Job
Please copy every line of the records below word for word.

___ Extracted records ___

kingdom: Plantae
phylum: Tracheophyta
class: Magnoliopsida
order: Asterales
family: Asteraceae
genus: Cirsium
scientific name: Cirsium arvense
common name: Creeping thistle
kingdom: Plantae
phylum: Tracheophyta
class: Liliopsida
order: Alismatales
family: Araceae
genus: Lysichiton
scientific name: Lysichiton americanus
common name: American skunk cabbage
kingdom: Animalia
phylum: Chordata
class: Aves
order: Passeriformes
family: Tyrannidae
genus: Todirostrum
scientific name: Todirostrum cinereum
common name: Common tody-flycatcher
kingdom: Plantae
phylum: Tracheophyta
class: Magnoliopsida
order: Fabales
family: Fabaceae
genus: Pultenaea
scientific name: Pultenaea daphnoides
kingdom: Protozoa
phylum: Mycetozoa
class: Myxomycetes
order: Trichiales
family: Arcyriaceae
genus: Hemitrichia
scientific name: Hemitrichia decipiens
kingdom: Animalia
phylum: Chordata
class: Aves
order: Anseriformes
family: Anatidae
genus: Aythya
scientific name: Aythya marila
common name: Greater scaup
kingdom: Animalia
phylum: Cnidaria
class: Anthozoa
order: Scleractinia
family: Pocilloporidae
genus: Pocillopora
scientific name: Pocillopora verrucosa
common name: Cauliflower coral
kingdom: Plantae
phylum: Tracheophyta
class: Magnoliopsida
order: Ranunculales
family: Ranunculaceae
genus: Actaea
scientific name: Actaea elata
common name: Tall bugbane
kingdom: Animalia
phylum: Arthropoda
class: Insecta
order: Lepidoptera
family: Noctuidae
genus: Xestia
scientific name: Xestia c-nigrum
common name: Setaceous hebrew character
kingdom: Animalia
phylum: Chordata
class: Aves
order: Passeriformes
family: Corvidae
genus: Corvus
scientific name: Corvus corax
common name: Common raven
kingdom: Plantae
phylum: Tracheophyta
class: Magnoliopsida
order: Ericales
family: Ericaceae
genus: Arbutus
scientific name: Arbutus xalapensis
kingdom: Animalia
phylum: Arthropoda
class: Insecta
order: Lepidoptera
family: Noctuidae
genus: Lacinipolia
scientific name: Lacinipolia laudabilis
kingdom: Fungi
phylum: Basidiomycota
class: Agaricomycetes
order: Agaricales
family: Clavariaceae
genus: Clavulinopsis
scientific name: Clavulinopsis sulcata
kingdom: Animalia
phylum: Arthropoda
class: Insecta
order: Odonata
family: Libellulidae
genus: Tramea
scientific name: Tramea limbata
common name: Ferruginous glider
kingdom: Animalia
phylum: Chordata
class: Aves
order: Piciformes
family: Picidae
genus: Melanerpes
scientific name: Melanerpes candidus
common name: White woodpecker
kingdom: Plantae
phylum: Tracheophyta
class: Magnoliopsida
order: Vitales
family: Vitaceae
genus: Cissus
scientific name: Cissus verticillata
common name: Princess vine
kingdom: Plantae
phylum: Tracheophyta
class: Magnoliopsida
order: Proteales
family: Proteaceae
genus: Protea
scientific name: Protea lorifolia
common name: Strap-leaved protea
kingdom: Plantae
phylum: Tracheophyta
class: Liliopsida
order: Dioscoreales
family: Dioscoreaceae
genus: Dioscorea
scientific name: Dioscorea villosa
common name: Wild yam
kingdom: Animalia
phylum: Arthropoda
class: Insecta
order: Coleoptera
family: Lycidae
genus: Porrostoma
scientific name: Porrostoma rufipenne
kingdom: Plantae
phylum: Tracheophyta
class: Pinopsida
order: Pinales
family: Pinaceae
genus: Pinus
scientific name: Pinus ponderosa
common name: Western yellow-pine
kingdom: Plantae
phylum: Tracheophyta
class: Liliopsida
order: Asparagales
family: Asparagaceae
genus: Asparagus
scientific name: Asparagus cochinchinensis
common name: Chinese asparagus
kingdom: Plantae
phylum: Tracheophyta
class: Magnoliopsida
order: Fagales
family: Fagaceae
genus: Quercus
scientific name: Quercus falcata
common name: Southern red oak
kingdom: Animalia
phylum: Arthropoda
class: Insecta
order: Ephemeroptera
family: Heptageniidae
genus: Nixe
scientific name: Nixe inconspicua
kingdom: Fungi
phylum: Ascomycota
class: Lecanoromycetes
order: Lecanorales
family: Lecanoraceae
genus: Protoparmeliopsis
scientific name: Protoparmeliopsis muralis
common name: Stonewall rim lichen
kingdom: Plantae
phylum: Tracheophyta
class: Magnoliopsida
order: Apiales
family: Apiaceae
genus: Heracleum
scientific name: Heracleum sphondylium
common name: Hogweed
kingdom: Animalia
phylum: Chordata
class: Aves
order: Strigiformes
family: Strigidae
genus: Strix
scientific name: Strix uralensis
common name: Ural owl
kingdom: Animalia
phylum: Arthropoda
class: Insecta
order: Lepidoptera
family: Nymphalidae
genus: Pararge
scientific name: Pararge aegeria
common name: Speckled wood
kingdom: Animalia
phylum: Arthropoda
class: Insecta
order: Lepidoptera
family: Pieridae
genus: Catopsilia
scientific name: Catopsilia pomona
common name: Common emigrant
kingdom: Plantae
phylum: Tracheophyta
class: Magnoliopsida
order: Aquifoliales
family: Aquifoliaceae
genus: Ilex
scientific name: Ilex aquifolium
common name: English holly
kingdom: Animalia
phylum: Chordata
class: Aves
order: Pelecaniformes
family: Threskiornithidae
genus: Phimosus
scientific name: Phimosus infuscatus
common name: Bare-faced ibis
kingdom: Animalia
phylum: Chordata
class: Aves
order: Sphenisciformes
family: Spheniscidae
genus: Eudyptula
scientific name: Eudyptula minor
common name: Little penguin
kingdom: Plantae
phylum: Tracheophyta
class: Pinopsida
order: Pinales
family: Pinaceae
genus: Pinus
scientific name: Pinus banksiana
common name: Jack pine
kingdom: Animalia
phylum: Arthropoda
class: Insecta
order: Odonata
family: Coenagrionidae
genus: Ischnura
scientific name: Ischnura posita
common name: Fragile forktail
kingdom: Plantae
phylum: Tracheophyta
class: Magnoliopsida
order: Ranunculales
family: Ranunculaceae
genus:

___

Result of the exercise
kingdom: Plantae
phylum: Tracheophyta
class: Magnoliopsida
order: Asterales
family: Asteraceae
genus: Cirsium
scientific name: Cirsium arvense
common name: Creeping thistle
kingdom: Plantae
phylum: Tracheophyta
class: Liliopsida
order: Alismatales
family: Araceae
genus: Lysichiton
scientific name: Lysichiton americanus
common name: American skunk cabbage
kingdom: Animalia
phylum: Chordata
class: Aves
order: Passeriformes
family: Tyrannidae
genus: Todirostrum
scientific name: Todirostrum cinereum
common name: Common tody-flycatcher
kingdom: Plantae
phylum: Tracheophyta
class: Magnoliopsida
order: Fabales
family: Fabaceae
genus: Pultenaea
scientific name: Pultenaea daphnoides
kingdom: Protozoa
phylum: Mycetozoa
class: Myxomycetes
order: Trichiales
family: Arcyriaceae
genus: Hemitrichia
scientific name: Hemitrichia decipiens
kingdom: Animalia
phylum: Chordata
class: Aves
order: Anseriformes
family: Anatidae
genus: Aythya
scientific name: Aythya marila
common name: Greater scaup
kingdom: Animalia
phylum: Cnidaria
class: Anthozoa
order: Scleractinia
family: Pocilloporidae
genus: Pocillopora
scientific name: Pocillopora verrucosa
common name: Cauliflower coral
kingdom: Plantae
phylum: Tracheophyta
class: Magnoliopsida
order: Ranunculales
family: Ranunculaceae
genus: Actaea
scientific name: Actaea elata
common name: Tall bugbane
kingdom: Animalia
phylum: Arthropoda
class: Insecta
order: Lepidoptera
family: Noctuidae
genus: Xestia
scientific name: Xestia c-nigrum
common name: Setaceous hebrew character
kingdom: Animalia
phylum: Chordata
class: Aves
order: Passeriformes
family: Corvidae
genus: Corvus
scientific name: Corvus corax
common name: Common raven
kingdom: Plantae
phylum: Tracheophyta
class: Magnoliopsida
order: Ericales
family: Ericaceae
genus: Arbutus
scientific name: Arbutus xalapensis
kingdom: Animalia
phylum: Arthropoda
class: Insecta
order: Lepidoptera
family: Noctuidae
genus: Lacinipolia
scientific name: Lacinipolia laudabilis
kingdom: Fungi
phylum: Basidiomycota
class: Agaricomycetes
order: Agaricales
family: Clavariaceae
genus: Clavulinopsis
scientific name: Clavulinopsis sulcata
kingdom: Animalia
phylum: Arthropoda
class: Insecta
order: Odonata
family: Libellulidae
genus: Tramea
scientific name: Tramea limbata
common name: Ferruginous glider
kingdom: Animalia
phylum: Chordata
class: Aves
order: Piciformes
family: Picidae
genus: Melanerpes
scientific name: Melanerpes candidus
common name: White woodpecker
kingdom: Plantae
phylum: Tracheophyta
class: Magnoliopsida
order: Vitales
family: Vitaceae
genus: Cissus
scientific name: Cissus verticillata
common name: Princess vine
kingdom: Plantae
phylum: Tracheophyta
class: Magnoliopsida
order: Proteales
family: Proteaceae
genus: Protea
scientific name: Protea lorifolia
common name: Strap-leaved protea
kingdom: Plantae
phylum: Tracheophyta
class: Liliopsida
order: Dioscoreales
family: Dioscoreaceae
genus: Dioscorea
scientific name: Dioscorea villosa
common name: Wild yam
kingdom: Animalia
phylum: Arthropoda
class: Insecta
order: Coleoptera
family: Lycidae
genus: Porrostoma
scientific name: Porrostoma rufipenne
kingdom: Plantae
phylum: Tracheophyta
class: Pinopsida
order: Pinales
family: Pinaceae
genus: Pinus
scientific name: Pinus ponderosa
common name: Western yellow-pine
kingdom: Plantae
phylum: Tracheophyta
class: Liliopsida
order: Asparagales
family: Asparagaceae
genus: Asparagus
scientific name: Asparagus cochinchinensis
common name: Chinese asparagus
kingdom: Plantae
phylum: Tracheophyta
class: Magnoliopsida
order: Fagales
family: Fagaceae
genus: Quercus
scientific name: Quercus falcata
common name: Southern red oak
kingdom: Animalia
phylum: Arthropoda
class: Insecta
order: Ephemeroptera
family: Heptageniidae
genus: Nixe
scientific name: Nixe inconspicua
kingdom: Fungi
phylum: Ascomycota
class: Lecanoromycetes
order: Lecanorales
family: Lecanoraceae
genus: Protoparmeliopsis
scientific name: Protoparmeliopsis muralis
common name: Stonewall rim lichen
kingdom: Plantae
phylum: Tracheophyta
class: Magnoliopsida
order: Apiales
family: Apiaceae
genus: Heracleum
scientific name: Heracleum sphondylium
common name: Hogweed
kingdom: Animalia
phylum: Chordata
class: Aves
order: Strigiformes
family: Strigidae
genus: Strix
scientific name: Strix uralensis
common name: Ural owl
kingdom: Animalia
phylum: Arthropoda
class: Insecta
order: Lepidoptera
family: Nymphalidae
genus: Pararge
scientific name: Pararge aegeria
common name: Speckled wood
kingdom: Animalia
phylum: Arthropoda
class: Insecta
order: Lepidoptera
family: Pieridae
genus: Catopsilia
scientific name: Catopsilia pomona
common name: Common emigrant
kingdom: Plantae
phylum: Tracheophyta
class: Magnoliopsida
order: Aquifoliales
family: Aquifoliaceae
genus: Ilex
scientific name: Ilex aquifolium
common name: English holly
kingdom: Animalia
phylum: Chordata
class: Aves
order: Pelecaniformes
family: Threskiornithidae
genus: Phimosus
scientific name: Phimosus infuscatus
common name: Bare-faced ibis
kingdom: Animalia
phylum: Chordata
class: Aves
order: Sphenisciformes
family: Spheniscidae
genus: Eudyptula
scientific name: Eudyptula minor
common name: Little penguin
kingdom: Plantae
phylum: Tracheophyta
class: Pinopsida
order: Pinales
family: Pinaceae
genus: Pinus
scientific name: Pinus banksiana
common name: Jack pine
kingdom: Animalia
phylum: Arthropoda
class: Insecta
order: Odonata
family: Coenagrionidae
genus: Ischnura
scientific name: Ischnura posita
common name: Fragile forktail
kingdom: Plantae
phylum: Tracheophyta
class: Magnoliopsida
order: Ranunculales
family: Ranunculaceae
genus:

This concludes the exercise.